Potential controversies aside, what one can not deny is Wall*E is truly a groundbreaking film. Stanton truly shows his directorial muscle in the first 40 minutes, where there isn’t a single word of dialogue, just the robot and his pet bug (named Hal Roach) running around the planet on a wasted Earth.

“We felt we could do it with nontraditional dialogue,” Stanton explains. “Maintaining the integrity of the character. In real life, when characters can’t speak—a baby, a pet—people tend to infer their own emotional beliefs onto them: ‘I think it’s sad. She likes me.’ It’s very engaging for an audience.

“In the world of animation, pantomime is the thing animators love best. It’s their bread and butter, and they’re raised on it instinctively. John Lasseter realized this when he animated and directed his first short for Pixar, ‘Luxo, Jr.,’ featuring two lamp characters who express themselves entirely without dialogue. The desire to give life to inanimate objects is innate to animators.”

One could even say it’s the very core of animation and as old as J. Stuart Blackton’s short “Humorous Phases of Funny Faces,” now recognized as the first ever animated short.

“For the animators of Wall*E, it was like taking the handcuffs off and letting them run free,” Stanton continues. “They were able to let the visuals tell most of the story. They also discovered that it’s a lot more difficult to achieve all the things they needed to.

“I kept trying to make the animators put limitations on themselves, because I wanted the construction of the machines and how they were engineered to be evident. The characters seem robotic because they don’t squash and stretch. It was a real brain tease for the animators to figure out how to get the same ideas communicated and timed the way it would sell from a storytelling standpoint and still feel like the machine was acting within the limitations of its design and construction. It was very challenging...and completely satisfying when somebody found the right approach and solution.”

Another interesting element in the film’s overall composition is its use of live action footage in-between all the incredible animation. Critical elements are an old video Wall*E finds of the film Hello Dolly! and live-action performances of Fred Willard as the former leader of the Buy’N Large super stores, Shelby Forthright. The latter goes a long, long way of telling just what happened to the planet without being heavy-handed while the former goes miles in establishing Wall*E’s loneliness and the joy of meeting EVE.

(Stored entries)
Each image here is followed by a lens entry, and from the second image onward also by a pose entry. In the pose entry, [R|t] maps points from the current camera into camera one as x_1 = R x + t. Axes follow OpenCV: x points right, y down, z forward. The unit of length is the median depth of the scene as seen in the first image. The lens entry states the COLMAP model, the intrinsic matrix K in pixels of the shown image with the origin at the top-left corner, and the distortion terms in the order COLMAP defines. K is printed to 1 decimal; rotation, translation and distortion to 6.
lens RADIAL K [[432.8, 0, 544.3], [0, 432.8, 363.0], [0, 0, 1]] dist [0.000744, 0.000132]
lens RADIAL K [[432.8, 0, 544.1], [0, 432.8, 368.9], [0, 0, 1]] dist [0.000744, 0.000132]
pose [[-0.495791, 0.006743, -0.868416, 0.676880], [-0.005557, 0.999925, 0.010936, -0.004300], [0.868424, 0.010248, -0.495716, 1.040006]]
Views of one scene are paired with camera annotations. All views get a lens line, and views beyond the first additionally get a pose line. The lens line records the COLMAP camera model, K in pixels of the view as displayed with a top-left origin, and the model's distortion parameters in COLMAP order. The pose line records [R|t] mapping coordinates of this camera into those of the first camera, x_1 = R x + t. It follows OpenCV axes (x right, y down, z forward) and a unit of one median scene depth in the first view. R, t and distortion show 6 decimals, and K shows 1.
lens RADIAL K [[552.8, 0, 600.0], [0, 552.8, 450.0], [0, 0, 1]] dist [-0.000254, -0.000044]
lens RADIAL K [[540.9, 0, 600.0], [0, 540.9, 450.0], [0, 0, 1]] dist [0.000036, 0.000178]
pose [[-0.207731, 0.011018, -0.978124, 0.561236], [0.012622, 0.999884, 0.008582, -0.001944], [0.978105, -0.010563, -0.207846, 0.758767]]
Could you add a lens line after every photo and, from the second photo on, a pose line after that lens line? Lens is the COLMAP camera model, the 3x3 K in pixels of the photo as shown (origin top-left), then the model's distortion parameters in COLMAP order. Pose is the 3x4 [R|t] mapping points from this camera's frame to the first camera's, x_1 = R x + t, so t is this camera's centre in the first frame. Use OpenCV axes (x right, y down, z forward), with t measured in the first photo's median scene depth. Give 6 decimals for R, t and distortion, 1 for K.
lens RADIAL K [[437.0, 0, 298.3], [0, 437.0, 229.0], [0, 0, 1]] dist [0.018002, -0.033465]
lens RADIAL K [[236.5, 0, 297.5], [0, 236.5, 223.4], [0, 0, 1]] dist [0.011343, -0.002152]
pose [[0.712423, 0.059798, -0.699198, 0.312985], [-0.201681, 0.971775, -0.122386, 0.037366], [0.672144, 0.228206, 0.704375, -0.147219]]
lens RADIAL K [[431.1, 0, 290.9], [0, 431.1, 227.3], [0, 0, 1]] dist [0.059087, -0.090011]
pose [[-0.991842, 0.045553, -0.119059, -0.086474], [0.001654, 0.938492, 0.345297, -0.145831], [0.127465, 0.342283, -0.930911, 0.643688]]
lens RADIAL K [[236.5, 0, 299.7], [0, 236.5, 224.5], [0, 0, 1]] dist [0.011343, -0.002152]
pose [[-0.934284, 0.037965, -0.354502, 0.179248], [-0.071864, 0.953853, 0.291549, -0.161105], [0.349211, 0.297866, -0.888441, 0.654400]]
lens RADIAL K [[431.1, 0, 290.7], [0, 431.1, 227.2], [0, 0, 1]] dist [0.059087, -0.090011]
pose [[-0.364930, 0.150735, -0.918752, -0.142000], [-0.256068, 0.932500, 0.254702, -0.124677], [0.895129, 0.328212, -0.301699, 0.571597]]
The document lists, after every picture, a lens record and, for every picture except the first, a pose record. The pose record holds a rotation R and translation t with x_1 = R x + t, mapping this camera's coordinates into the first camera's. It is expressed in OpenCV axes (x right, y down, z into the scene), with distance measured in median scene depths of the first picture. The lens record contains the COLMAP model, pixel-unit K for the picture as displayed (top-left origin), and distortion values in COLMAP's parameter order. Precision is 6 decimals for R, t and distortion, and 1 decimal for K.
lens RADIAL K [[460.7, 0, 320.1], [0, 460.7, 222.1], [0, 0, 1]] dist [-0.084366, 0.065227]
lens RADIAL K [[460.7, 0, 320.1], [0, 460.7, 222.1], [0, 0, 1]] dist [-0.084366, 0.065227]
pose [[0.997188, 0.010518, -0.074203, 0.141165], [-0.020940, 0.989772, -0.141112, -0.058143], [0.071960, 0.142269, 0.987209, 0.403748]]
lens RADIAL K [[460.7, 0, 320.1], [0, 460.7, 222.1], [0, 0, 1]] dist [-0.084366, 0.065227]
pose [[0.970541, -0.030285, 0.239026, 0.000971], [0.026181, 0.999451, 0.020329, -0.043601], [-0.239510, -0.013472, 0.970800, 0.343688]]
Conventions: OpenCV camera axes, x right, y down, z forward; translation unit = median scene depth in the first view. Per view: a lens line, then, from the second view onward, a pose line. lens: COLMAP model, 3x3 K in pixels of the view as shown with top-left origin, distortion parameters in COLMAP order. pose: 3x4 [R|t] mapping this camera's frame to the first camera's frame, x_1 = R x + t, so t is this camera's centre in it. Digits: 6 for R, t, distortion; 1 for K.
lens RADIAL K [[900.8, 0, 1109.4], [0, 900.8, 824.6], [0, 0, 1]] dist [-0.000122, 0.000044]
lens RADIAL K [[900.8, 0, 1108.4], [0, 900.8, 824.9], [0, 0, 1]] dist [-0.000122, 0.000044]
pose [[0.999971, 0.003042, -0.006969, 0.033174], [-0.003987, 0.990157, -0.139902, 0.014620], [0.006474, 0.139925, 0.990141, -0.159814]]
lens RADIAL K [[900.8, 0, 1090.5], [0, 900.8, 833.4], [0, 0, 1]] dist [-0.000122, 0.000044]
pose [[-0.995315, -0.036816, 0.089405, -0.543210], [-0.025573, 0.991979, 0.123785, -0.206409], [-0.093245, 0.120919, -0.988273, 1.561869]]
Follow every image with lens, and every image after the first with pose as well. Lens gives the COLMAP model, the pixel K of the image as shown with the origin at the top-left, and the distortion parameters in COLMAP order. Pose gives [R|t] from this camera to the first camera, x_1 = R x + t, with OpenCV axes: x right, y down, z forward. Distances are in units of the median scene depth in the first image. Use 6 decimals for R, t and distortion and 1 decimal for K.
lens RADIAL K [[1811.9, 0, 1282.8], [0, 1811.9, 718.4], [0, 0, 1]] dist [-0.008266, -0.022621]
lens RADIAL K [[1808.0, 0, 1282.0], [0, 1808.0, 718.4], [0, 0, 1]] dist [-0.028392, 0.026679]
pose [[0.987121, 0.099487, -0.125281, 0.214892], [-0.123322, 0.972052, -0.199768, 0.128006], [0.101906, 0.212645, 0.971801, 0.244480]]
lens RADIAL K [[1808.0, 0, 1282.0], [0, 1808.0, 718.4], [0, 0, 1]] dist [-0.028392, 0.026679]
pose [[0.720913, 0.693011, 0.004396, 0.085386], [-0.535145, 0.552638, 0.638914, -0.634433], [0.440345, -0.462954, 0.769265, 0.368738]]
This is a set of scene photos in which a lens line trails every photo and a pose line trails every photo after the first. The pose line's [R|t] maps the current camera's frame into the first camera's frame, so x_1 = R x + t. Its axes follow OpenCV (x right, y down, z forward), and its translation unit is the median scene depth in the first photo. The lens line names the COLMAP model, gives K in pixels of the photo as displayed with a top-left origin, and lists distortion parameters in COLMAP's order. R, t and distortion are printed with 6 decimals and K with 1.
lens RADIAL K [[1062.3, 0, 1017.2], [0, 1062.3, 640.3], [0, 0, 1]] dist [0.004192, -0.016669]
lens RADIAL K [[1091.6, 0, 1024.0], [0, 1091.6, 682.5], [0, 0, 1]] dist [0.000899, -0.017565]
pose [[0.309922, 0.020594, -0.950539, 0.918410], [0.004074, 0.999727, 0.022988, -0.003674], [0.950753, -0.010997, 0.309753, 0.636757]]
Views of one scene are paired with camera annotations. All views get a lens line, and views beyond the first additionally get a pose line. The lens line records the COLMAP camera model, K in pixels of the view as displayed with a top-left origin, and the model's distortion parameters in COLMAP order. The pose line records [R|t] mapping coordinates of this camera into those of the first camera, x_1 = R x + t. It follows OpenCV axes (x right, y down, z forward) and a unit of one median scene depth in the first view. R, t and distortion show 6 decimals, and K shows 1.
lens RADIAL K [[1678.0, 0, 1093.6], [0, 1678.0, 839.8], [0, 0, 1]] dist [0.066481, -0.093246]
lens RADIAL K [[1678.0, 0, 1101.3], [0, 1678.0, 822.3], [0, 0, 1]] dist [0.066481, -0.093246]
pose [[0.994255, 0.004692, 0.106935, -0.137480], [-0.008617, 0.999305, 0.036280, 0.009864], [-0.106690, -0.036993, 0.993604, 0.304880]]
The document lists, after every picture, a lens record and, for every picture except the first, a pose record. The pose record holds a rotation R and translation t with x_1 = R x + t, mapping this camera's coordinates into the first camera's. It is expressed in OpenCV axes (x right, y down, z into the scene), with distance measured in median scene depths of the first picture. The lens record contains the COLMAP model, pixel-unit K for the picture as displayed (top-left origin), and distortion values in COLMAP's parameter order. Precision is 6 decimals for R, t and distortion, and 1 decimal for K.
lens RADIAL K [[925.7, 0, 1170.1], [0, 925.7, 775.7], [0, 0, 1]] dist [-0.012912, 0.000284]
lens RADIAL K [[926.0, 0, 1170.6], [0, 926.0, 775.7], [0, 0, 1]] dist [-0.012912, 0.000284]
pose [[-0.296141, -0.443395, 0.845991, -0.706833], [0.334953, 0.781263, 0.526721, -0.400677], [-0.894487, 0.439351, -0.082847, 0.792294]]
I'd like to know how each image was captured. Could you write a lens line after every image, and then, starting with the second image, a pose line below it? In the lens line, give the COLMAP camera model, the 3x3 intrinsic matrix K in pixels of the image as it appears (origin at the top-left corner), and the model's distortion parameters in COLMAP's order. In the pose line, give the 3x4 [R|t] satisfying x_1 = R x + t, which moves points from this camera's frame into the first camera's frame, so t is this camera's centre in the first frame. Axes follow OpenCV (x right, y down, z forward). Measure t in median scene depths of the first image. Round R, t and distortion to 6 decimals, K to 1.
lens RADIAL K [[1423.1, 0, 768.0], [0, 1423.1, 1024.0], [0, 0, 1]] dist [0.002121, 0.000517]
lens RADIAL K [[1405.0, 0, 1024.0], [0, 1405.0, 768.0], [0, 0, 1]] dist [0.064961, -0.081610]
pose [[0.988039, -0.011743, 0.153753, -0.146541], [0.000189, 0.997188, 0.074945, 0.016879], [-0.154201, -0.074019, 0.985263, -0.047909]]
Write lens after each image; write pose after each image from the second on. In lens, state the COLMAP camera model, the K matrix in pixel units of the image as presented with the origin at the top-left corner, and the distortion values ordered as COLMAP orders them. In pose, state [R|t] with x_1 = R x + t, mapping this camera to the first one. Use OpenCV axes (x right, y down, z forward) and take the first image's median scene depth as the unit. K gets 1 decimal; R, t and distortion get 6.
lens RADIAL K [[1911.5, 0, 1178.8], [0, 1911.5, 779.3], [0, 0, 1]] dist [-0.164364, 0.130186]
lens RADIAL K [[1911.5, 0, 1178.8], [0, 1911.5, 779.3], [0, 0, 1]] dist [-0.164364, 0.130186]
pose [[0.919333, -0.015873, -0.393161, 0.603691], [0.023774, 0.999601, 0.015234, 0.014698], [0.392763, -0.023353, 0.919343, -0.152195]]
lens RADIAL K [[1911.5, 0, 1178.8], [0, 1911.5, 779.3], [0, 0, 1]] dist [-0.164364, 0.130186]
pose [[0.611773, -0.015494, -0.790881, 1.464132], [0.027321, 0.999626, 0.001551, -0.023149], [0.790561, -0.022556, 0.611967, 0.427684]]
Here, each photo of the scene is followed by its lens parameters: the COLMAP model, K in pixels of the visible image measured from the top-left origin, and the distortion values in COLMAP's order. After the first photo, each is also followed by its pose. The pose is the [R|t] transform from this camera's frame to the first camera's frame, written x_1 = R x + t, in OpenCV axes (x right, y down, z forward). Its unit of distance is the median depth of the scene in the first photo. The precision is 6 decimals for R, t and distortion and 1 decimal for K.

> _Requirement 1_:
Please write out the Wall*E passage word for word, everything from "One could even" down to "they needed to.".
> _Requirement 2_:
Answer these from the Wall*E passage:
(a) What is Wall*E's pet bug named?
(b) What was the first short John Lasseter animated and directed for Pixar?
(c) Who plays Shelby Forthright?
The listing is material apart from the Wall*E passage.

> _Output 1_:
One could even say it’s the very core of animation and as old as J. Stuart Blackton’s short “Humorous Phases of Funny Faces,” now recognized as the first ever animated short.

“For the animators of Wall*E, it was like taking the handcuffs off and letting them run free,” Stanton continues. “They were able to let the visuals tell most of the story. They also discovered that it’s a lot more difficult to achieve all the things they needed to.

> _Output 2_:
(a) Hal Roach
(b) "Luxo, Jr."
(c) Fred Willard